Bartąg to najbardziej liczna miejscowość pod Olsztynem. Liczba mieszkańców zbliża się już do 4 tys. osób.
W przypadku rosnącej liczby mieszkańców na pewno wyróżnia się gmina Stawiguda.
Zanotowała przyrost ludności o niemal 112 proc. i jako jedyna w Polsce przekroczyła próg 100 proc. Kolejne Kosakowo na Pomorzu to już niespełna 90-proc. przyrostu.
–Obecnie liczba mieszkańców wynosi łącznie 12 702 osób. To najnowsze dane na 19 października – mówi Michał Kontraktowicz, wójt gminy Stawiguda. – W 2011 roku było to 6 440 mieszkańców.
Przyrost dotyczy głównie obszarów ściśle sąsiadujących z Olsztynem: sołectw Bartąga i Jaroty. To tutaj wprowadzają się setki młodych ludzi rocznie.

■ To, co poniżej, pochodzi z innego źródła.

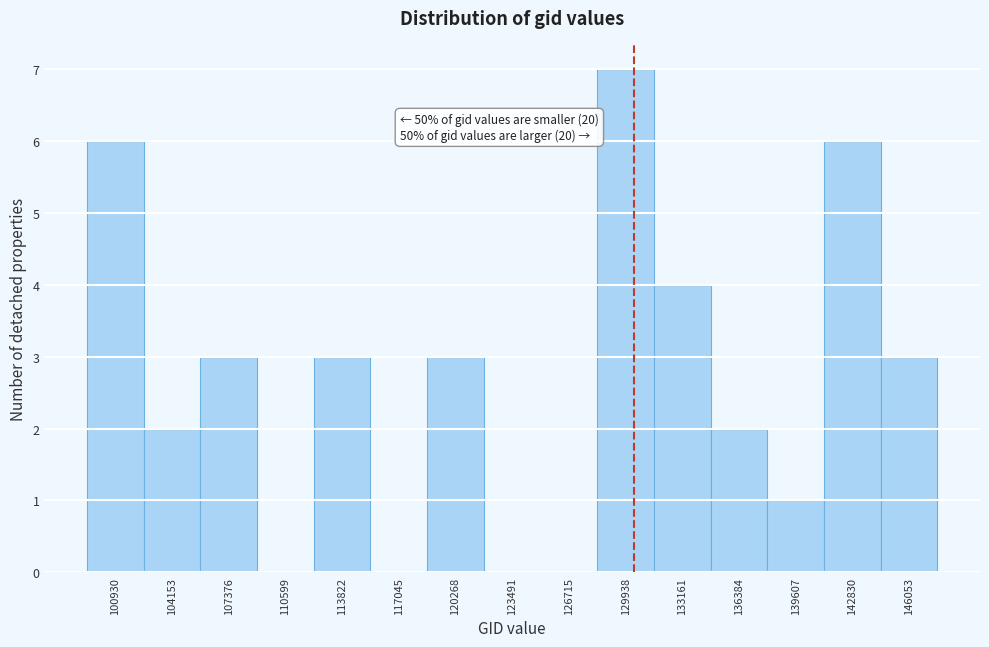

Reading left to right, list all the values displayed in this chart.

100930=6	104153=2	107376=3	110599=0	113822=3	117045=0	120268=3	123491=0	126715=0	129938=7	133161=4	136384=2	139607=1	142830=6	146053=3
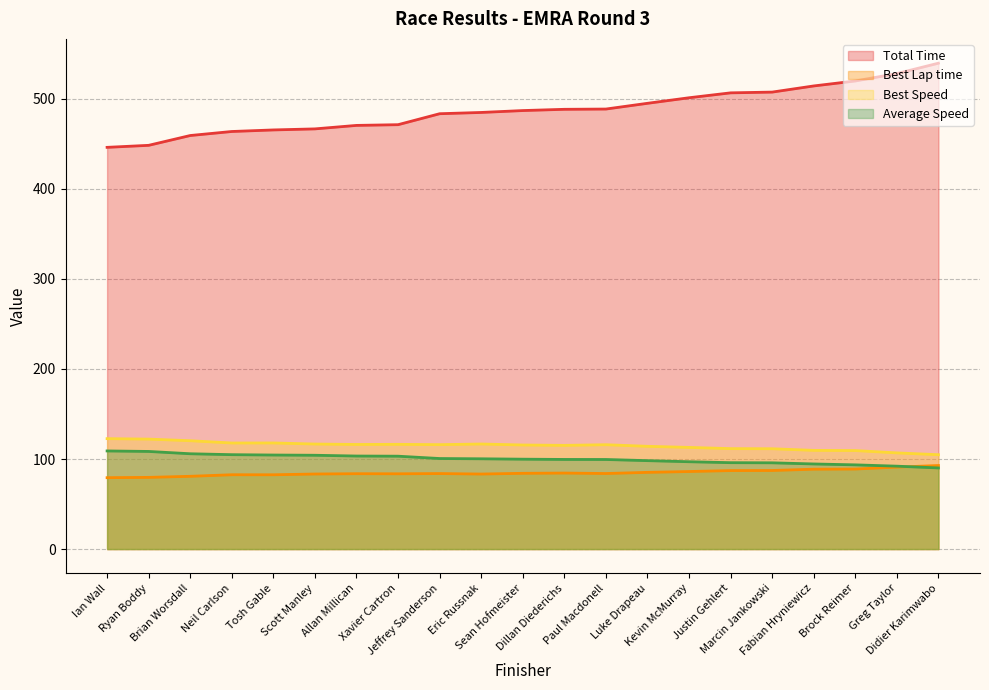

List the labels in order of Total Time value, smallest first.

Ian Wall, Ryan Boddy, Brian Worsdall, Neil Carlson, Tosh Gable, Scott Manley, Allan Millican, Xavier Cartron, Jeffrey Sanderson, Eric Russnak, Sean Hofmeister, Dillan Diederichs, Paul Macdonell, Luke Drapeau, Kevin McMurray, Justin Gehlert, Marcin Jankowski, Fabian Hryniewicz, Brock Reimer, Greg Taylor, Didier Karimwabo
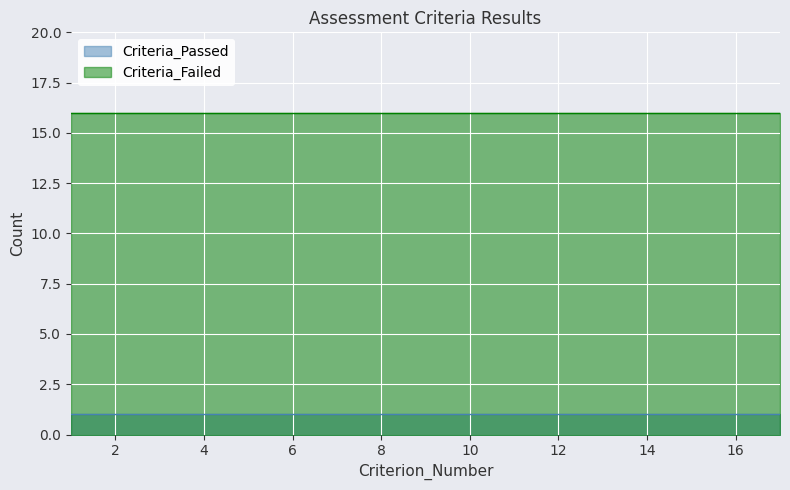

What is the value of the Criteria_Failed point at the 2nd from the left?

16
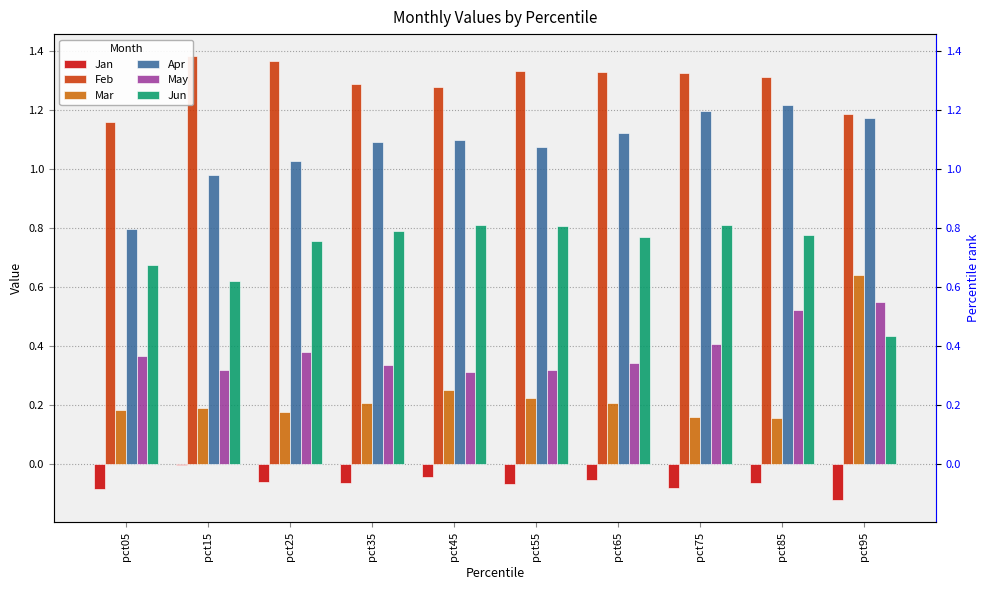

What value does the Jun series have at pct95?

0.4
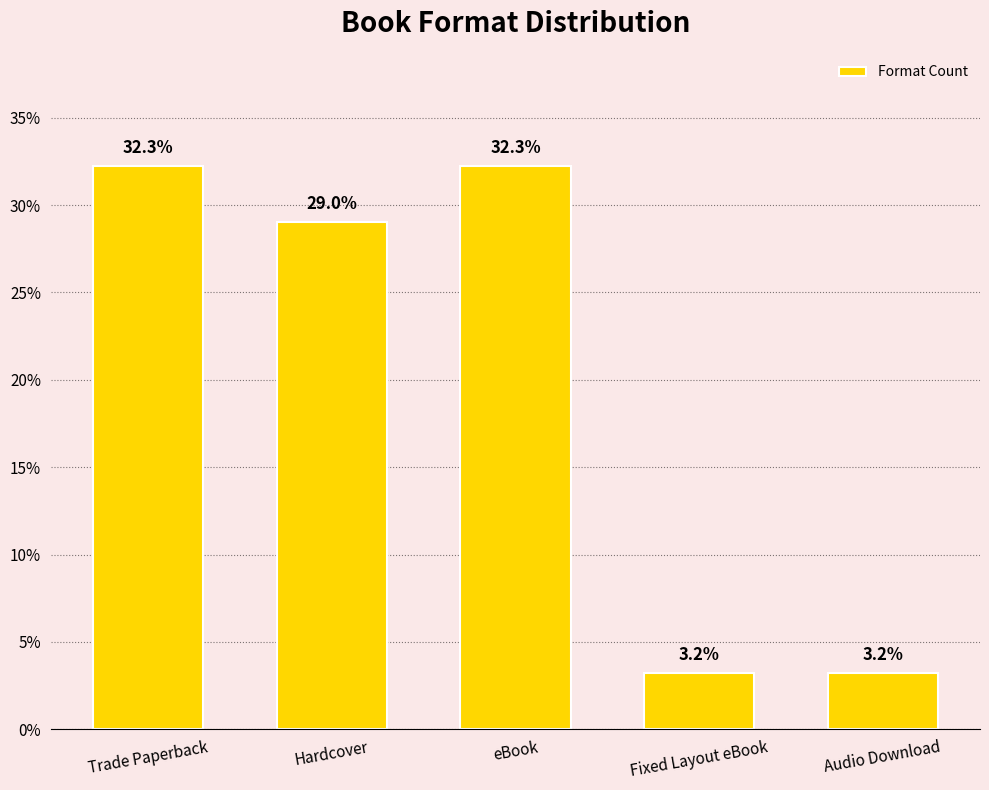

Does the chart contain stacked bars?

No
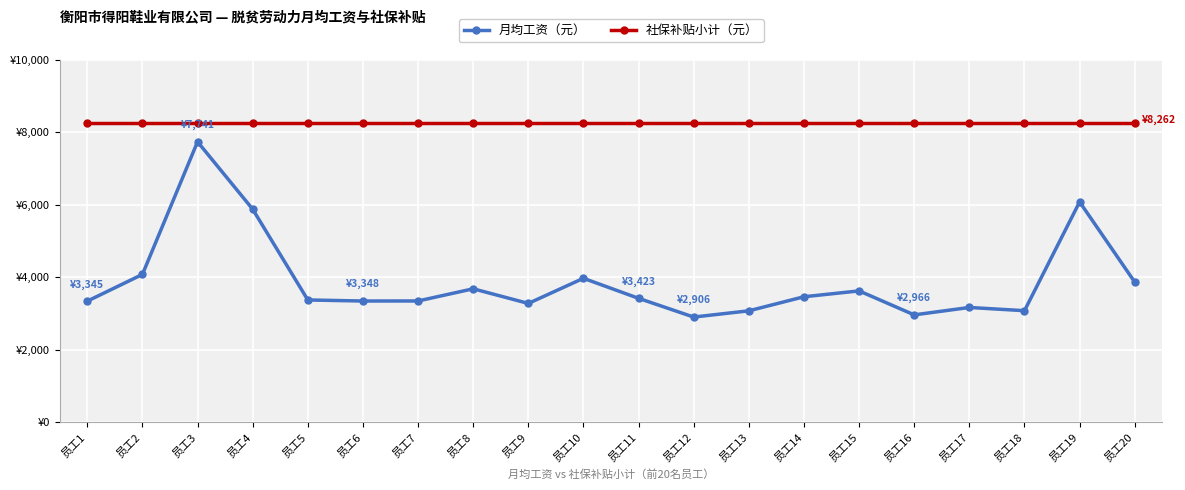

The 社保补贴小计（元） series shows 4036.0 at 员工16. True or false?

False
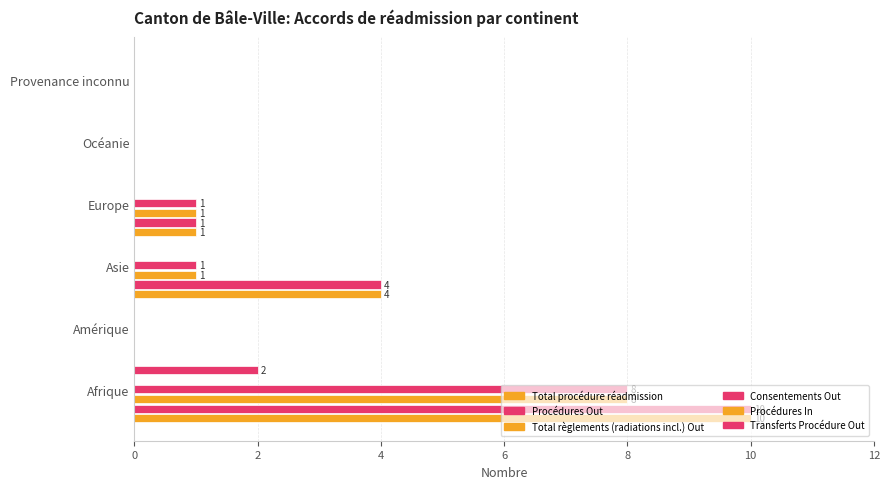

Which series has the largest total across all categories?

Total procédure réadmission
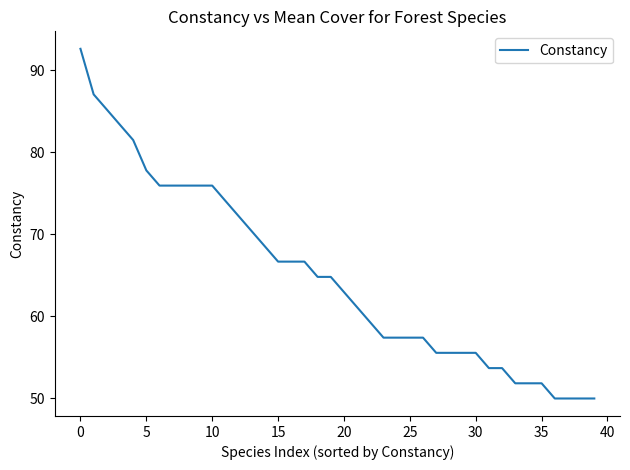

Reading left to right, transcribe all the data shown in this chart.

92.6	87.0	85.2	83.3	81.5	77.8	75.9	75.9	75.9	75.9	75.9	74.1	72.2	70.4	68.5	66.7	66.7	66.7	64.8	64.8	63.0	61.1	59.3	57.4	57.4	57.4	57.4	55.6	55.6	55.6	55.6	53.7	53.7	51.9	51.9	51.9	50.0	50.0	50.0	50.0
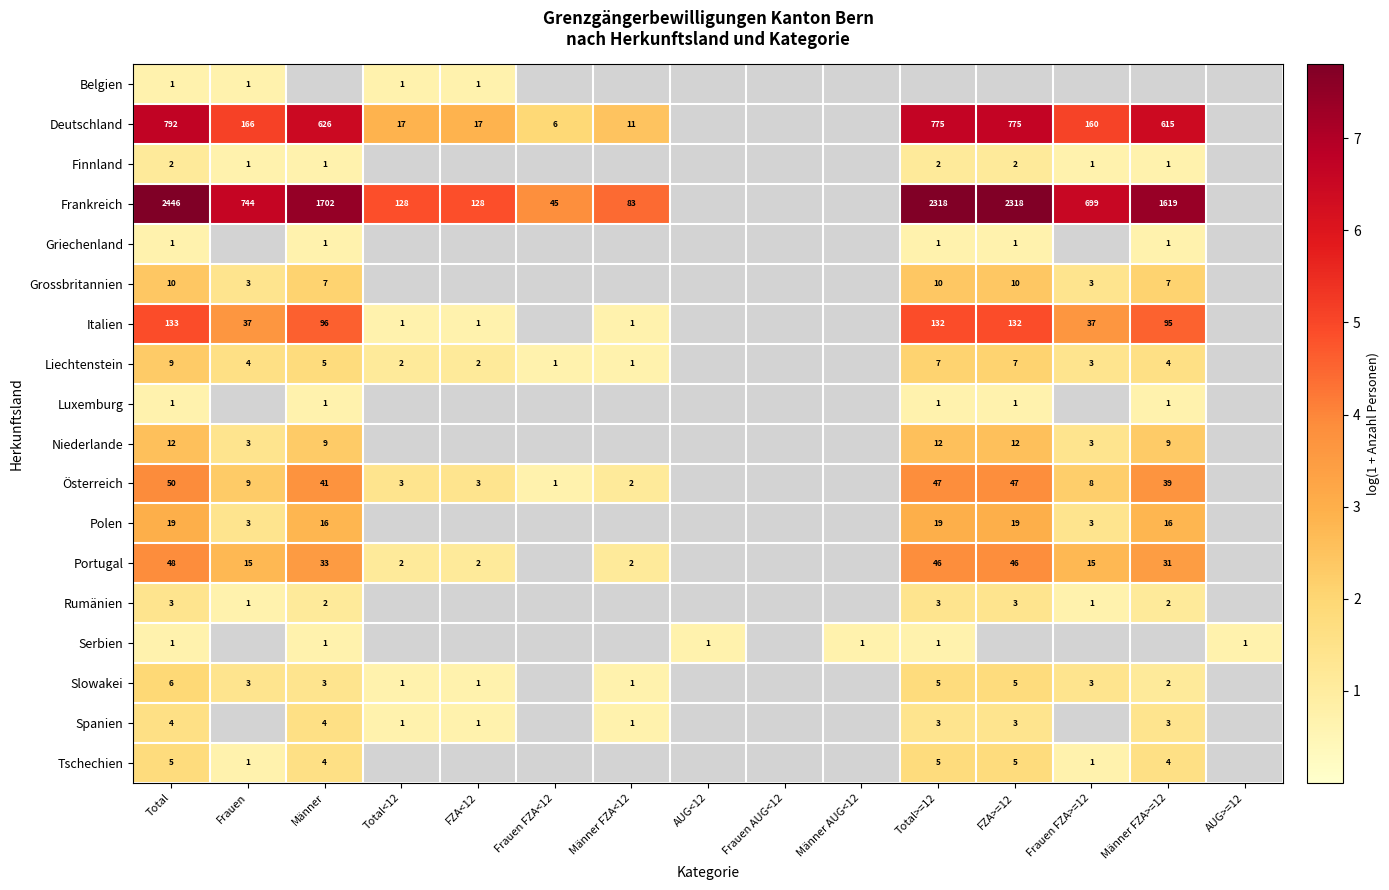

At which category does the chart reach its minimum across all series?

Männer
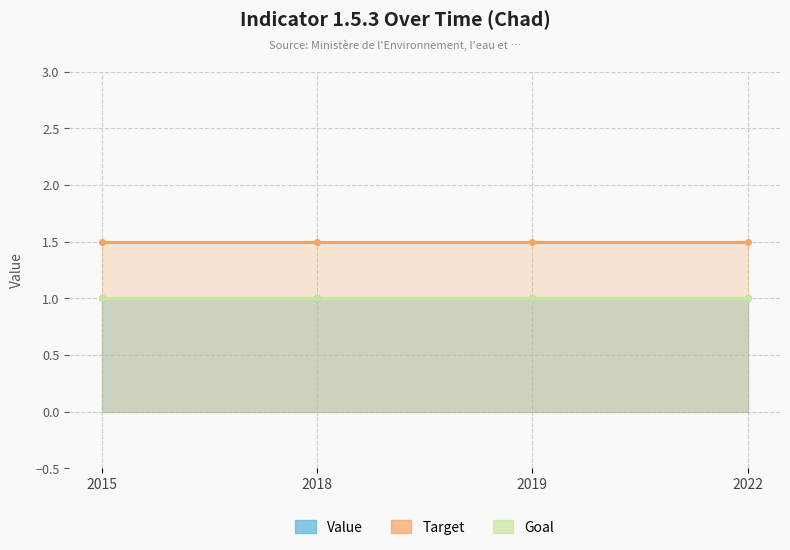

Which series has the largest total across all categories?

Target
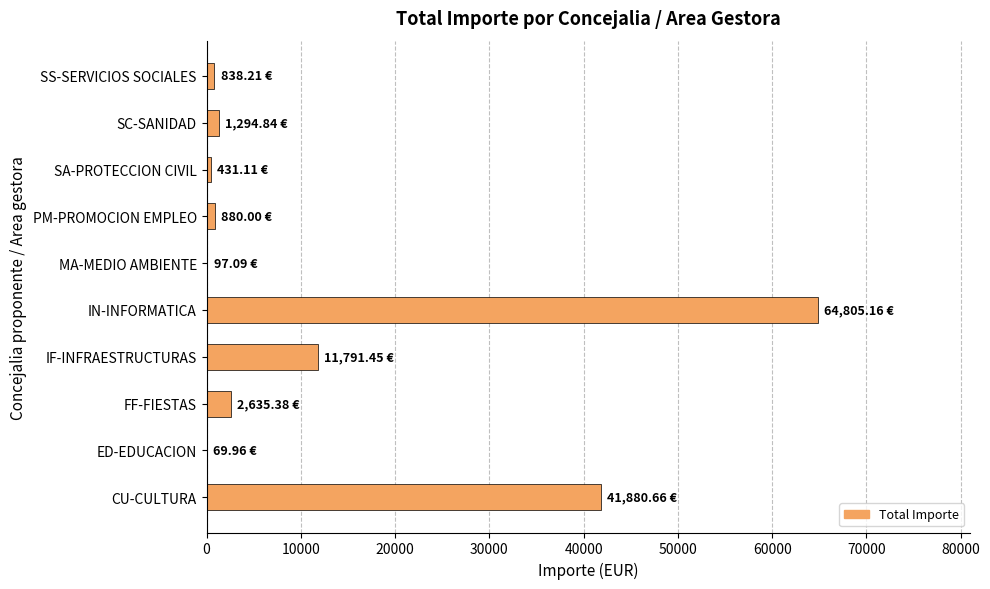

What is the maximum value shown in the chart?

64805.2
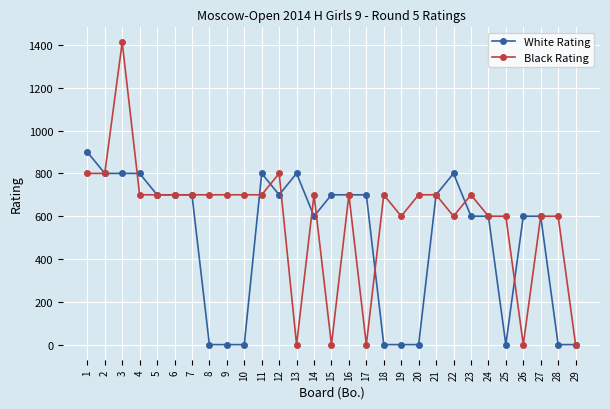

At which category is the sum across all series the highest?

3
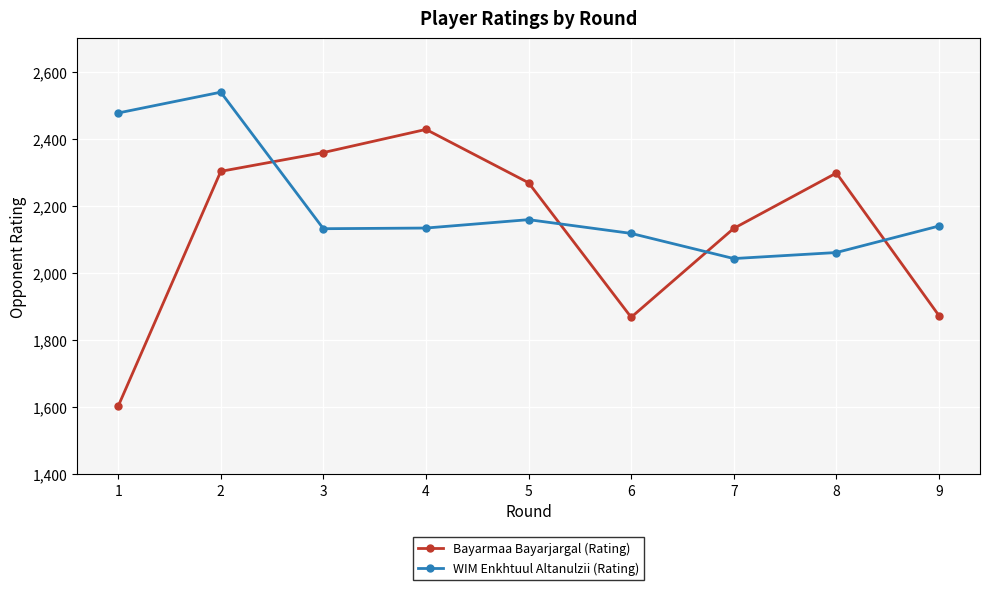

What is the difference between the maximum and second lowest values in the WIM Enkhtuul Altanulzii (Rating) series?

478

Sam Bartąg nie ma jednak konkurencji. Obecnie w tej miejscowości mieszka 3 882 mieszkańców. Rok temu było o około 400 osób mniej.
Na drugim miejscu znalazły się Jaroty – 2 667 osób. Rok temu było około 200 osób mniej. Trzecie miejsce przypadło siedzibie władz gminy, czyli Stawigudzie. Tam mieszka ponad 2 tys. osób.
Z drugiej strony najmniej liczną miejscowością jest Zielonowo. Wieś zamieszkuje zaledwie 33 osoby. O sześciu więcej mieszkańców mają Rybaki.
Drugą gminą z największą liczbą mieszkańców są Dywity. Biorąc pod uwagę zameldowania stałe i czasowe obecnie mieszka tam 12 581 osób.
Ciekawie wyglądają dane pod kątem struktury płci mieszkańców. Okazuje się, że na terenie gminy Dywity dominują kobiety. Mieszka ich łącznie 6449. Natomiast mężczyzn – 6132. Oznacza to, że kobiet jest o 317 więcej niż mężczyzn.